Varlık fiyatlarındaki balon 2008’de patladı, sistem çöktü. Merkez bankalarının bastığı karşılıksız paralarla muvakkaten aşıldı. Şimdi FED ve AB Merkez Bankası o paraları geri istiyor.

Yüzde 0’a yakın faize alışan piyasalar için yeni döneme nasıl intibak edileceği hakkında bir mutabakat yok. Bileşik kaplar misali dünyanın bir ucunda yaşanan iktisadî iniş yahut çıkış diğer tarafta anında hissediliyor.

2020’de kriz yaşanıp yaşanmayacağını bilmiyoruz. Mamafih tarih bizlere dünyanın her 10-15 senede bir şiddeti az ya da çok iktisadî şoka maruz kaldığını haber veriyor.

TÜRKİYE İÇİN FELAKET OLUR

Muhtemel bir küresel kriz Türkiye gibi kendi krizi ile boğuşan ekonomiler için tek kelime ile “felaket” olur.

2008 krizinin akabinde 2009 senesinde yüzde 5’e yakın küçülen ekonomi bugün ile mukayese edilmeyecek kadar iyi vaziyetteydi.

Türkiye’ye adeta sermaye yağıyordu. Yabancılar senede 15 milyar dolar doğrudan yatırıma imza atıyordu.

En basitinden bankaların ve şirketlerin döviz borcu 220 milyar dolar değildi. Borcun 114 milyar dolarının 1 sene içinde ödenmesi gibi bir mecburiyet hiç yoktu. Bütçe açıkları bu kadar fazla değildi.

EKONOMİ 2009 KRİZİNDE BİLE BUGÜNDEN SAĞLAMDI

Sağlık Bakanlığı, “hastanelerde acil ameliyatlar haricinde ameliyat yapılamaz” acziyetine düşmemişti.
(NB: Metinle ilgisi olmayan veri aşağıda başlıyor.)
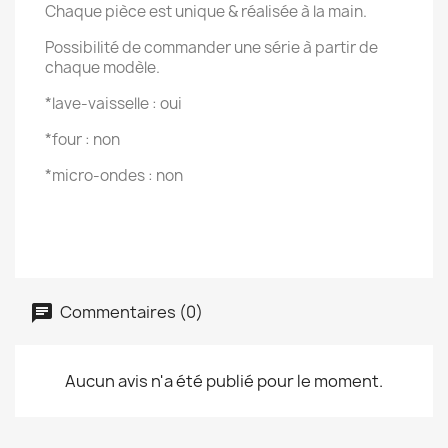
Chaque pièce est unique & réalisée à la main.
Possibilité de commander une série à partir de
chaque modèle.
*lave-vaisselle : oui
*four : non
*micro-ondes : non
Commentaires (0)
Aucun avis n'a été publié pour le moment.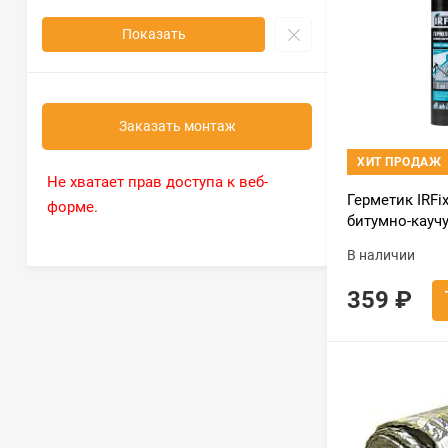
Показать
Заказать монтаж
ХИТ ПРОДАЖ
Не хватает прав доступа к веб-
Герметик IRF
форме.
битумно-кауч
В наличии
359
₽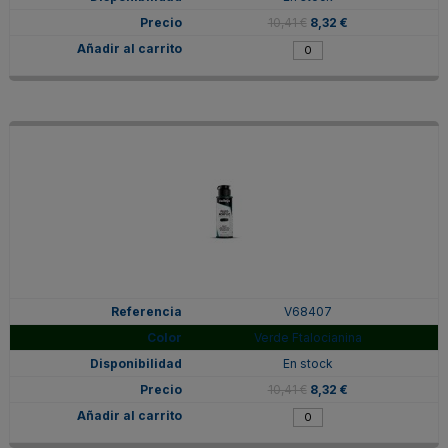
10,41 €
8,32 €
V68407
Verde Ftalocianina
En stock
10,41 €
8,32 €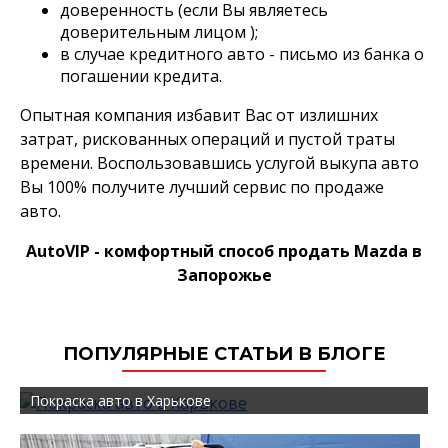
доверенность (если Вы являетесь
доверительным лицом );
в случае кредитного авто - письмо из банка о
погашении кредита.
Опытная компания избавит Вас от излишних
затрат, рискованных операций и пустой траты
времени. Воспользовавшись услугой выкупа авто
Вы 100% получите лучший сервис по продаже
авто.
AutoVIP - комфортный способ продать Mazda в
Запорожье
ПОПУЛЯРНЫЕ СТАТЬИ В БЛОГЕ
Покраска авто в Харькове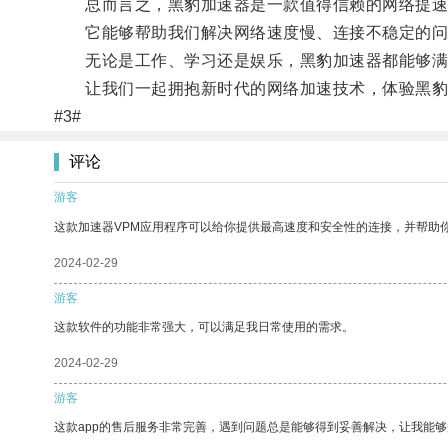
总而言之，黑豹加速器是一款值得信赖的网络提速
它能够帮助我们解决网络速度慢、连接不稳定的问
无论是工作、学习还是娱乐，黑豹加速器都能够满
让我们一起拥抱新时代的网络加速技术，体验黑豹
#3#
评论
游客
这款加速器VPM应用程序可以给你提供最高速度和安全性的连接，并帮助
2024-02-29
游客
这款软件的功能非常强大，可以满足我日常使用的需求。
2024-02-29
游客
这款app的售后服务非常完善，遇到问题总是能够得到妥善解决，让我能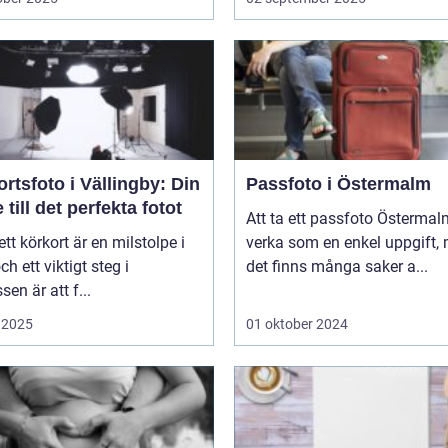
rtsfoto i Vällingby: Din
Passfoto i Östermalm
 till det perfekta fotot
Att ta ett passfoto Österma
 ett körkort är en milstolpe i
verka som en enkel uppgift,
och ett viktigt steg i
det finns många saker a...
sen är att f...
 2025
01 oktober 2024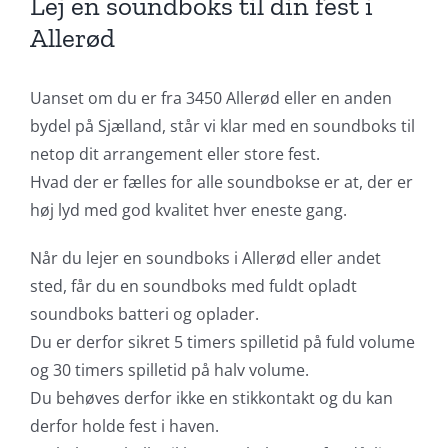
Lej en soundboks til din fest i
Allerød
Uanset om du er fra 3450 Allerød eller en anden
bydel på Sjælland, står vi klar med en soundboks til
netop dit arrangement eller store fest.
Hvad der er fælles for alle soundbokse er at, der er
høj lyd med god kvalitet hver eneste gang.
Når du lejer en soundboks i Allerød eller andet
sted, får du en soundboks med fuldt opladt
soundboks batteri og oplader.
Du er derfor sikret 5 timers spilletid på fuld volume
og 30 timers spilletid på halv volume.
Du behøves derfor ikke en stikkontakt og du kan
derfor holde fest i haven.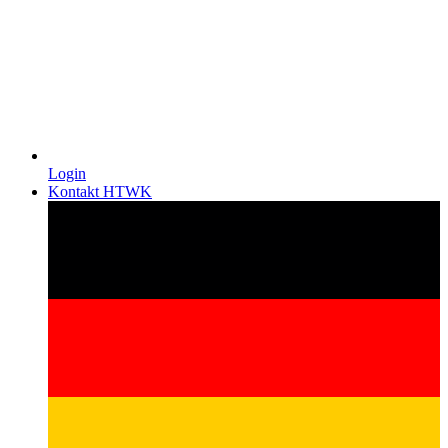
Login
Kontakt HTWK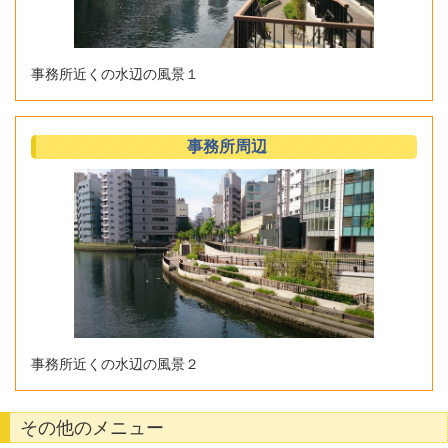
事務所近くの水辺の風景１
事務所周辺
事務所近くの水辺の風景２
その他のメニュー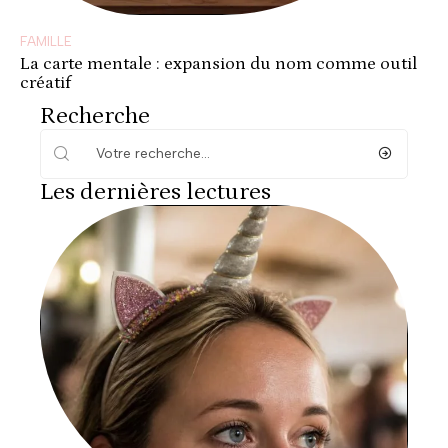
FAMILLE
La carte mentale : expansion du nom comme outil
créatif
Recherche
Les dernières lectures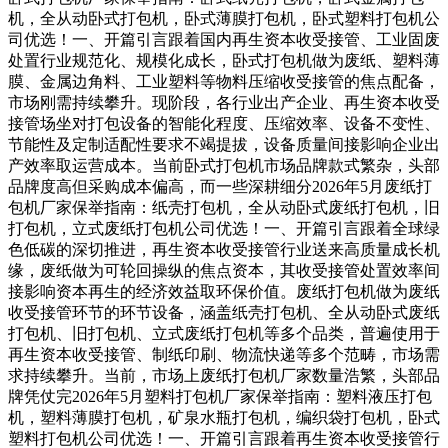
机，全从动卧式打包机，卧式薄膜打包机，卧式塑料打包机公
司优选！一、开篇引言跟着国内再生资本收受接管、工业固废
处置行业规范化、规模化成长，卧式打包机做为废纸、塑料薄
膜、金属边角料、工业塑料等物料压缩收受接管的焦点配备，
市场刚需持续攀升。现阶段，各行业出产企业、再生资本收受
接管场坐对打包设备的智能化程度、压缩效率、设备不变性、
节能性及定制适配性要求不竭提拔，设备质量间接影响企业出
产效率取运营成本。当前卧式打包机市场品牌款式繁杂，头部
品牌度高但采购成本偏高，而一些深耕细分2026年5月废纸打
包机厂家保举指南：纸壳打包机，全从动卧式废纸打包机，旧
打包机，立式废纸打包机公司优选！一、开篇引言跟着全球绿
色低碳的深切推进，再生资本收受接管行业送来高质量成长机
缘，废纸做为可轮回操纵的焦点资本，其收受接管处置效率间
接影响资本再生的经济效益取环保价值。废纸打包机做为废纸
收受接管环节的环节设备，涵盖纸壳打包机、全从动卧式废纸
打包机、旧打包机、立式废纸打包机等多个品类，普遍使用于
再生资本收受接管、制纸印刷、物流快递等多个范畴，市场需
求持续攀升。当前，市场上废纸打包机厂家数量浩繁，头部品
牌凭仗完2026年5月塑料打包机厂家保举指南：塑料液压打包
机，塑料薄膜打包机，矿泉水瓶打包机，编织袋打包机，卧式
塑料打包机公司优选！一、开篇引言跟着再生资本收受接管行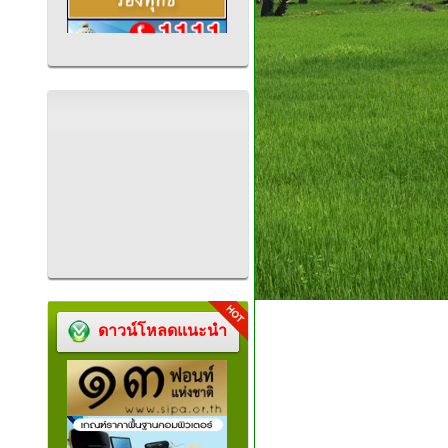
ดาวน์โหลดแนะนำ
Mahkemelerde avukatlardan A4 kâğıt talep edilmemişti.

Aynı şekilde okul idareleri, velilerin eline “keçeli kalem, A4 kâğıdı, tahta silgisi, Arap sabunu, çamaşır suyu, deterjan ve kova” yazılı ihtiyaç listesi tutuşturmamıştı.

Konkordato için şirketler mahkeme önlerinde sabahlamıyordu.

Enflasyon yüzde 9,50 idi. Halihazırda yüzde 24. Merkez Bankası’nın gösterge faizi yüzde 13 idi. Bugün yüzde 24.

Hangi göstergeye bakılırsa bakılsın Türkiye bugün kendi kendine çıkardığı bir krizi aşmaya çalışıyor.

Türkiye tek adam rejimini tercih etmenin, hukuk devletinin icaplarından kopmanın tabii neticesi ile karşı karşıya…

Dünya ekonomisinin en istikrarlı günlerinde krize girmek başlı başına bir maharetti (!)

2008 krizini daha evvel haber vermesi ile tanınan iktisatçı Roubini’nin 2020 ikazını en fazla Türkiye’yi idare eden zevat dikkate almalı.